§ **EXTRAIT DU TEXTE**
━━━━
L’Egalité républicaine est donc le pivot du processus de déconstruction de l’humain : elle s’obtient par la « déshumanisation citoyenne » (qui fait de chaque individu un citoyen « sans distinctions ») ; elle justifie une loi universelle qui, par la contrainte, forge l’homme amoindri, citoyen du monde sans identité particulière et sans appartenance définie. L’Egalité républicaine n’est pas un droit acquis ou une valeur : c’est un processus subi d’égalisation qui a vocation à transformer les hommes en insectes sociaux indifférenciés.
Fraternité
« Fraternité» : troisième élément de la devise (« liberté*, égalité*, fraternité ») commune à la grande Loge de France, au Grand Orient de France et à la République* (Constitution art. 2).
Le concept suggère un lien de parenté entre « frères », donc une relation de solidarité entre gens de même lignée*.
Cependant, la République se refuse officiellement à « distinguer » les lignées et ne reconnaît que des citoyens* indifférenciés et des non citoyens. Pour la République, la fraternité ramène donc à la solidarité entre citoyens « sans distinctions », voire, le plus souvent, à la solidarité envers « l’Homme » en général (d’où cette France « terre d’asile »).
━━━━
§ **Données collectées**

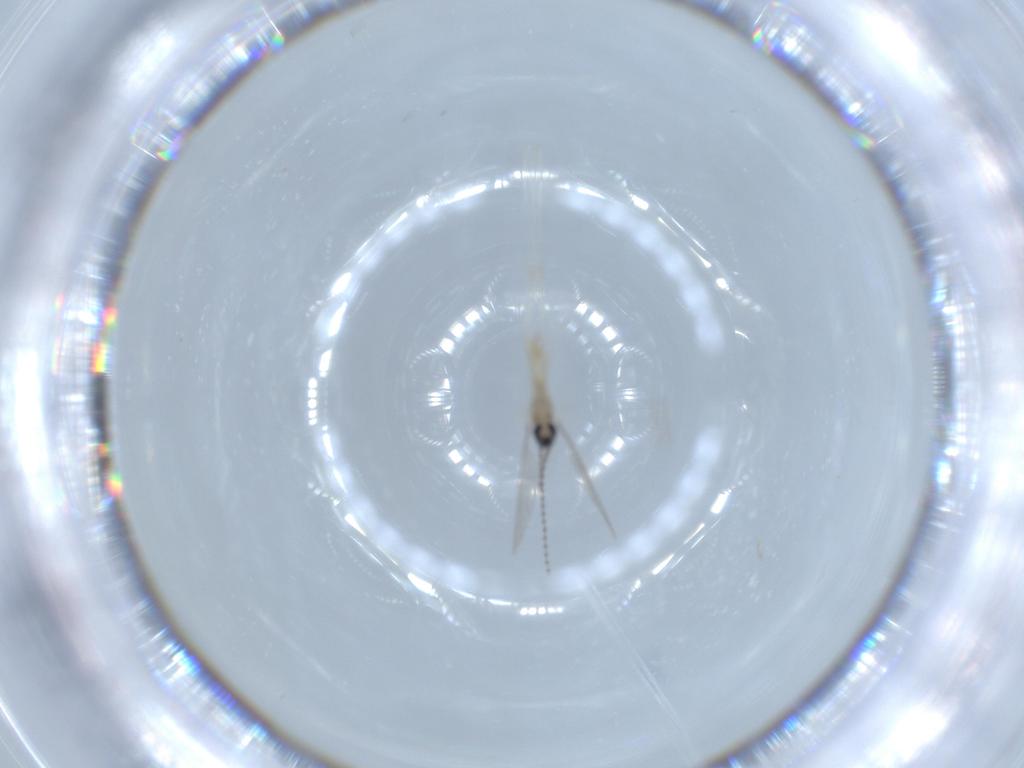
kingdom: Animalia
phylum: Arthropoda
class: Insecta
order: Diptera
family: Cecidomyiidae
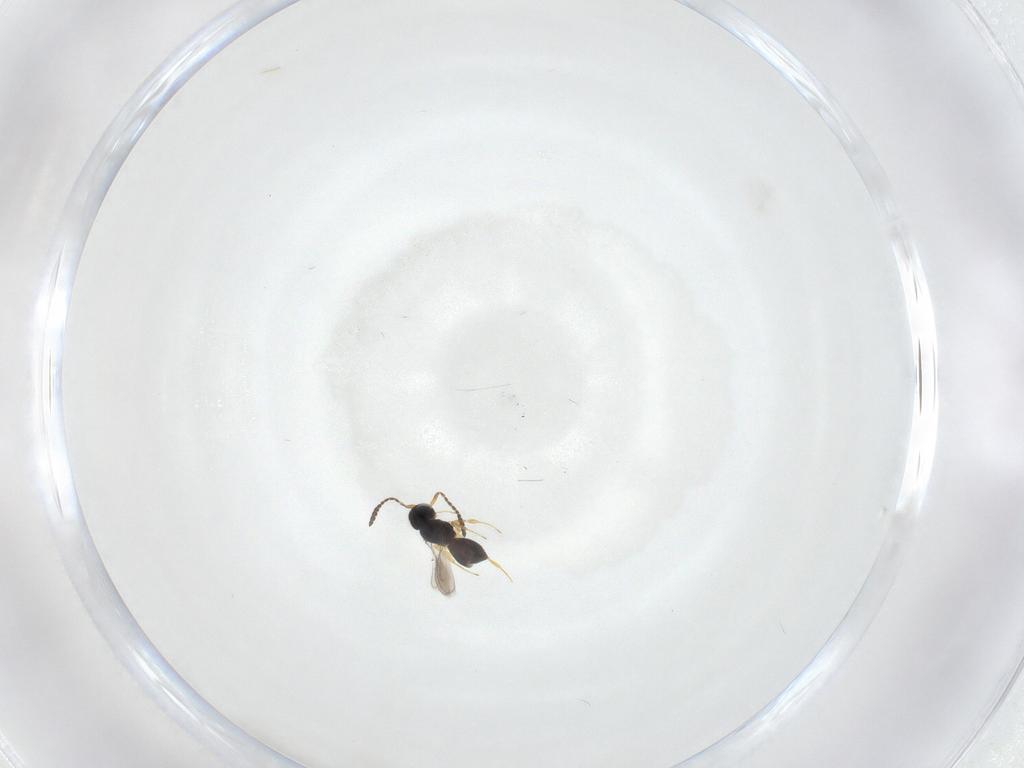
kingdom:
━━━━
§ **ÉNONCÉ A**
D'après l'extrait sur l'égalité et la fraternité, quel article de la Constitution contient la devise ?
§ **ÉNONCÉ B**
Recopiez à l'identique le passage de l'extrait sur l'égalité et la fraternité qui commence par « L’Egalité républicaine est » et se poursuit jusqu'à « de même lignée*. ».
§ **ÉNONCÉ C**
Rédigez la suite de l'extrait sur l'égalité et la fraternité à partir de sa dernière phrase.
Les entrées ont une autre origine que l'extrait sur l'égalité et la fraternité.

§ **RÉPONSE A**
L'article 2.

§ **RÉPONSE B**
L’Egalité républicaine est donc le pivot du processus de déconstruction de l’humain : elle s’obtient par la « déshumanisation citoyenne » (qui fait de chaque individu un citoyen « sans distinctions ») ; elle justifie une loi universelle qui, par la contrainte, forge l’homme amoindri, citoyen du monde sans identité particulière et sans appartenance définie. L’Egalité républicaine n’est pas un droit acquis ou une valeur : c’est un processus subi d’égalisation qui a vocation à transformer les hommes en insectes sociaux indifférenciés.
Fraternité
« Fraternité» : troisième élément de la devise (« liberté*, égalité*, fraternité ») commune à la grande Loge de France, au Grand Orient de France et à la République* (Constitution art. 2).
Le concept suggère un lien de parenté entre « frères », donc une relation de solidarité entre gens de même lignée*.

§ **RÉPONSE C**
Le concept de Fraternité n’est donc pas un vecteur d’affirmation des origines ancestrales et des liens du sang, ce qu’il aurait pu être, mais une contrainte morale qui ouvre l’individu au monde, le dissocie de ses « frères » et de sa lignée, lui imposant bientôt l’accueil des « migrants » comme l’ouverture à « l’Autre ». L’homme amoindri et dénaturé, sans identité, sans lignée et sans frontières, simple unité solidaire d’un tout global (l’humanité) devient ainsi, grâce à une fraternité universelle obligée, un « citoyen du monde ».
Le concept républicain de Fraternité n’exprime donc pas le lien de parenté et de solidarité entre frères et sœurs mais, par un retournement étonnant, la dilution de ceux-ci dans l’universel.